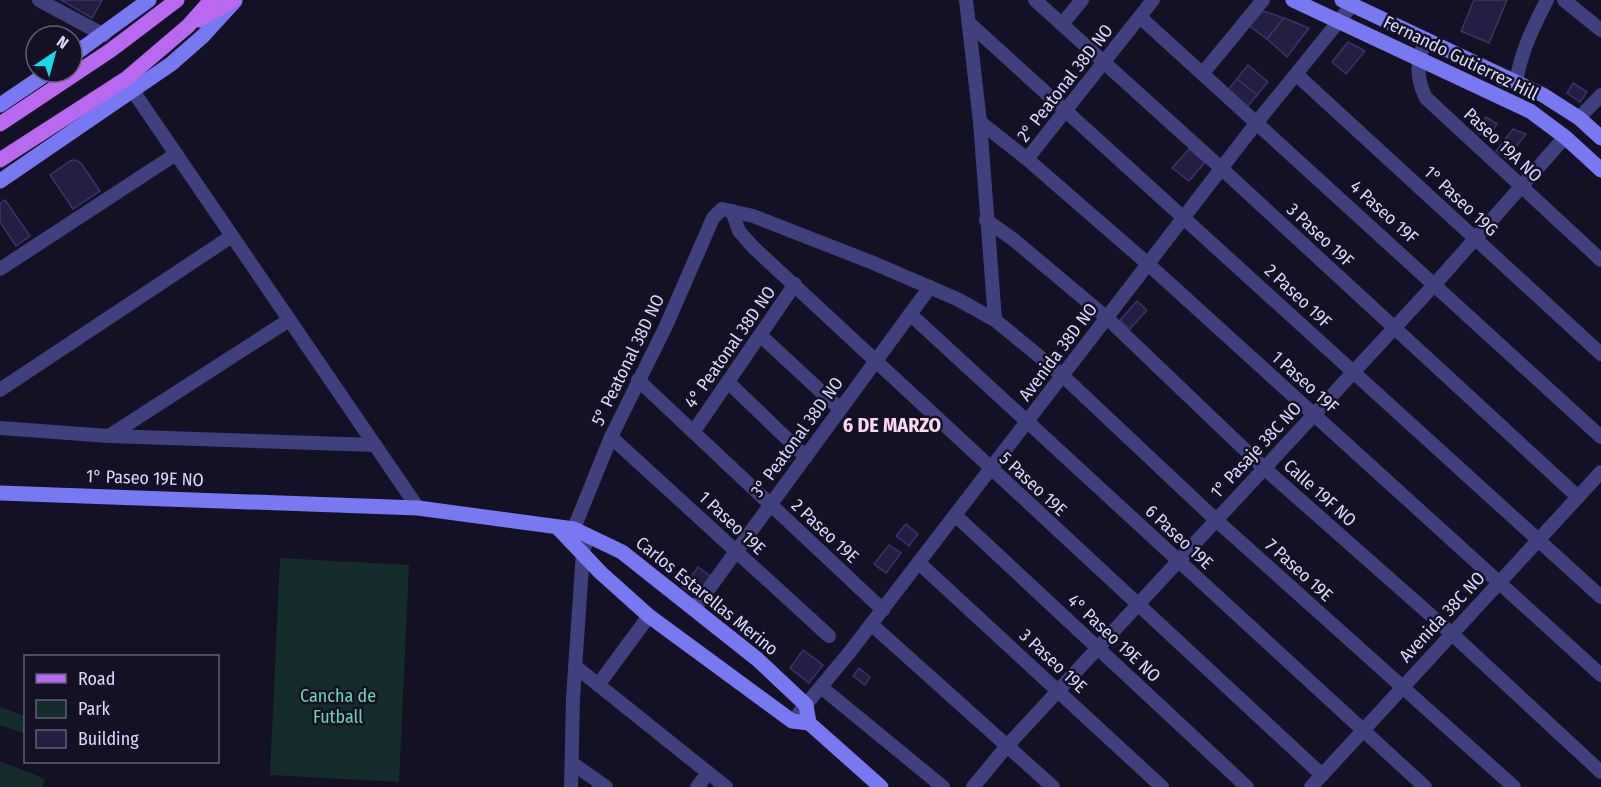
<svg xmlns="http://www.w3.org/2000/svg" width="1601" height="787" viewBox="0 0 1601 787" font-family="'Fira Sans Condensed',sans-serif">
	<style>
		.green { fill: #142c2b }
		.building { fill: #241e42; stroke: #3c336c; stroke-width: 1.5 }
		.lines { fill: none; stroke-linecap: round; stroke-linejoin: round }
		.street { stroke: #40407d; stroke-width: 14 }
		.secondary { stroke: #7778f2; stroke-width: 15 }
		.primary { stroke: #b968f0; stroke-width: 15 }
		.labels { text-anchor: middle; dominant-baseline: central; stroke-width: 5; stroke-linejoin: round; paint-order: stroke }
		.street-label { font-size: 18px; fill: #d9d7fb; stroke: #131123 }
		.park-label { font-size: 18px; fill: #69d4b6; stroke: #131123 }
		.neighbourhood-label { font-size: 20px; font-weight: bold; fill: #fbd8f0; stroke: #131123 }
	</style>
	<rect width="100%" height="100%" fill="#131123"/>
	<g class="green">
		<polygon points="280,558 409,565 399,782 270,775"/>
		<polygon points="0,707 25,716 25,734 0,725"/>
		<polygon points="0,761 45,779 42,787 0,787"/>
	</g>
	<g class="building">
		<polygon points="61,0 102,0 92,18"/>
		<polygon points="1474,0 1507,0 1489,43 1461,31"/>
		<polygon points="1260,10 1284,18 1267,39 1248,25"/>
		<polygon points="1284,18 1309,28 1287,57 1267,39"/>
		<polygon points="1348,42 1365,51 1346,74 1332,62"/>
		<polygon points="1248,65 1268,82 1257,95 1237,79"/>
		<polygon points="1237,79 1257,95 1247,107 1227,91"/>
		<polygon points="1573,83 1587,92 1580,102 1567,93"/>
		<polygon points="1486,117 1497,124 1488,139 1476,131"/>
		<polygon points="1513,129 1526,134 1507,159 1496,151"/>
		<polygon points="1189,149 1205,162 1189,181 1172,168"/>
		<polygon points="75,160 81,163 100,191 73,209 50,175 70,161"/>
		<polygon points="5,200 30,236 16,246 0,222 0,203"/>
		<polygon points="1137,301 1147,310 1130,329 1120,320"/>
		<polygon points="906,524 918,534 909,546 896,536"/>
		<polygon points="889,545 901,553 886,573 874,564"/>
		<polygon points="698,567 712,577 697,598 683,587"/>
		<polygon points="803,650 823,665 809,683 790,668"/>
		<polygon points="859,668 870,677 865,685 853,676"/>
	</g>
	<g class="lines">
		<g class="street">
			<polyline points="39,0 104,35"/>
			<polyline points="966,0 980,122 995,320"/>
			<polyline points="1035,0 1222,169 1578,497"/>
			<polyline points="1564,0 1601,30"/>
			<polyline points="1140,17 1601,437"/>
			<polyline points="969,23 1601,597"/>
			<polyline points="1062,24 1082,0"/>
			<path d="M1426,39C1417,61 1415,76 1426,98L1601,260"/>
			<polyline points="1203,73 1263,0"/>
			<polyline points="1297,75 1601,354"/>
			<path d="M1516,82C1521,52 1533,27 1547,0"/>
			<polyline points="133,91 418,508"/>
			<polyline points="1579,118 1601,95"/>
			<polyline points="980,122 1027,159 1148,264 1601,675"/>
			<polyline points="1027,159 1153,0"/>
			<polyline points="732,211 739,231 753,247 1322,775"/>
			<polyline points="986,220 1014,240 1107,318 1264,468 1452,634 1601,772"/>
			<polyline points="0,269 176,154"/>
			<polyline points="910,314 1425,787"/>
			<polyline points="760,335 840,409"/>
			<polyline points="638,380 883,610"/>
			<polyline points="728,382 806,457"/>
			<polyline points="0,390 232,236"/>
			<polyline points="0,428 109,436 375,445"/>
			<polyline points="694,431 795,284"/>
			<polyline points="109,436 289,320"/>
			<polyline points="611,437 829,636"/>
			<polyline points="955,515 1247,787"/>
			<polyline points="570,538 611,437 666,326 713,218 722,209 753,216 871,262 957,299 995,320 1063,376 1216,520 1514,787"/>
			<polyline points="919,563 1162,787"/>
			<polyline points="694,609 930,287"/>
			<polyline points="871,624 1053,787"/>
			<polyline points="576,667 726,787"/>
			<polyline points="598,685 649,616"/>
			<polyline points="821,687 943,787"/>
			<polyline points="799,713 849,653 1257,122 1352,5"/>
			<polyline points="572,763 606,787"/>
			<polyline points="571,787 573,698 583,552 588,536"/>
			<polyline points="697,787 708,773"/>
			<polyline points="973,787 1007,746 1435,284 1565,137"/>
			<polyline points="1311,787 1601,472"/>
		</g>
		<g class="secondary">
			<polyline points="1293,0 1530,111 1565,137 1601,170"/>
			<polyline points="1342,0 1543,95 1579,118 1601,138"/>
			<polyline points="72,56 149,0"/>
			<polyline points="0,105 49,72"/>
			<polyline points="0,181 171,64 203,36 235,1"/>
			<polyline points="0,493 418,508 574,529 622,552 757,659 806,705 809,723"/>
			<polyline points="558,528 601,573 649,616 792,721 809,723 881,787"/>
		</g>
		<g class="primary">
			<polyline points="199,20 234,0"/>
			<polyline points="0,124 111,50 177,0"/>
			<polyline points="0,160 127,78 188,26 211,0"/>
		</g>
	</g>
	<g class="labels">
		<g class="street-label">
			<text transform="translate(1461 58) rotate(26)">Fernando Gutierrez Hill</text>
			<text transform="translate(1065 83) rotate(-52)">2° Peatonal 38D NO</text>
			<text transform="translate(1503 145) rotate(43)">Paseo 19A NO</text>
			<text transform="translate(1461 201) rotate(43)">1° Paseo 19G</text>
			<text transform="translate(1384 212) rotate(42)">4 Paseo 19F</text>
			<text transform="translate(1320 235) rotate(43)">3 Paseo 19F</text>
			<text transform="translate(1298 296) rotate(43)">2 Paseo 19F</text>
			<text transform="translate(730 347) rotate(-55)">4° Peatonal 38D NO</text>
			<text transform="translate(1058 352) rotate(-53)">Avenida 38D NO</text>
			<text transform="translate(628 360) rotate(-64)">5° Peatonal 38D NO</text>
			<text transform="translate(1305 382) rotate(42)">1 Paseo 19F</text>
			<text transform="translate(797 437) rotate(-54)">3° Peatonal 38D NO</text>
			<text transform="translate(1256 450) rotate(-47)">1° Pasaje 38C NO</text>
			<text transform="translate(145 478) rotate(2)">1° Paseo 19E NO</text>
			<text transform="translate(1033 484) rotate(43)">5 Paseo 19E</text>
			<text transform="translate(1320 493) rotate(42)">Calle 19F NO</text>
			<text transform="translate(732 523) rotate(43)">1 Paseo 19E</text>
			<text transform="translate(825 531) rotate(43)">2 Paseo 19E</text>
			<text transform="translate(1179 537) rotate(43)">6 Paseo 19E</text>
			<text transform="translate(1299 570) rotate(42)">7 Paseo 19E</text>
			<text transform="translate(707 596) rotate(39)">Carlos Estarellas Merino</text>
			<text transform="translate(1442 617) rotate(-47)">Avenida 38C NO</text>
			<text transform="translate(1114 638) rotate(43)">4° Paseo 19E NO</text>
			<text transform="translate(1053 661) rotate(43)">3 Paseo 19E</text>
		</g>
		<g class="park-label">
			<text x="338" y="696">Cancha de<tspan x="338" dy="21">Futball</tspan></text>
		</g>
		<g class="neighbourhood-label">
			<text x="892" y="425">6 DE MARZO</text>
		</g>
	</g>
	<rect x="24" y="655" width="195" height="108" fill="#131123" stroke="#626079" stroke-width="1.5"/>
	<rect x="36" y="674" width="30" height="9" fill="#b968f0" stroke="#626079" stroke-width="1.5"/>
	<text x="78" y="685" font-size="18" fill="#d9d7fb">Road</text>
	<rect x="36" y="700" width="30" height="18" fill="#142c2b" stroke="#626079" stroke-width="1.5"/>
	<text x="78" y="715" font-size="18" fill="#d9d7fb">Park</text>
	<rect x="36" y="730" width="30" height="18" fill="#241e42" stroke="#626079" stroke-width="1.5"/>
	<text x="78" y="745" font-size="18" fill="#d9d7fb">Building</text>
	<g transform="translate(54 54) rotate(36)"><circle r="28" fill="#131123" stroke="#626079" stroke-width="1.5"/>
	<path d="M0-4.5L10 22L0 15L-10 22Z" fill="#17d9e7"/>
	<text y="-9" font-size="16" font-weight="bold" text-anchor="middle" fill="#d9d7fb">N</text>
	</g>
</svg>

* **About this exercise**:
In the listing above, find the line with "none; stroke-linecap: round;" and the line with "middle; dominant-baseline: central;", then reproduce both and every line between them exactly.

* **Written solution**:
		.lines { fill: none; stroke-linecap: round; stroke-linejoin: round }
		.street { stroke: #40407d; stroke-width: 14 }
		.secondary { stroke: #7778f2; stroke-width: 15 }
		.primary { stroke: #b968f0; stroke-width: 15 }
		.labels { text-anchor: middle; dominant-baseline: central; stroke-width: 5; stroke-linejoin: round; paint-order: stroke }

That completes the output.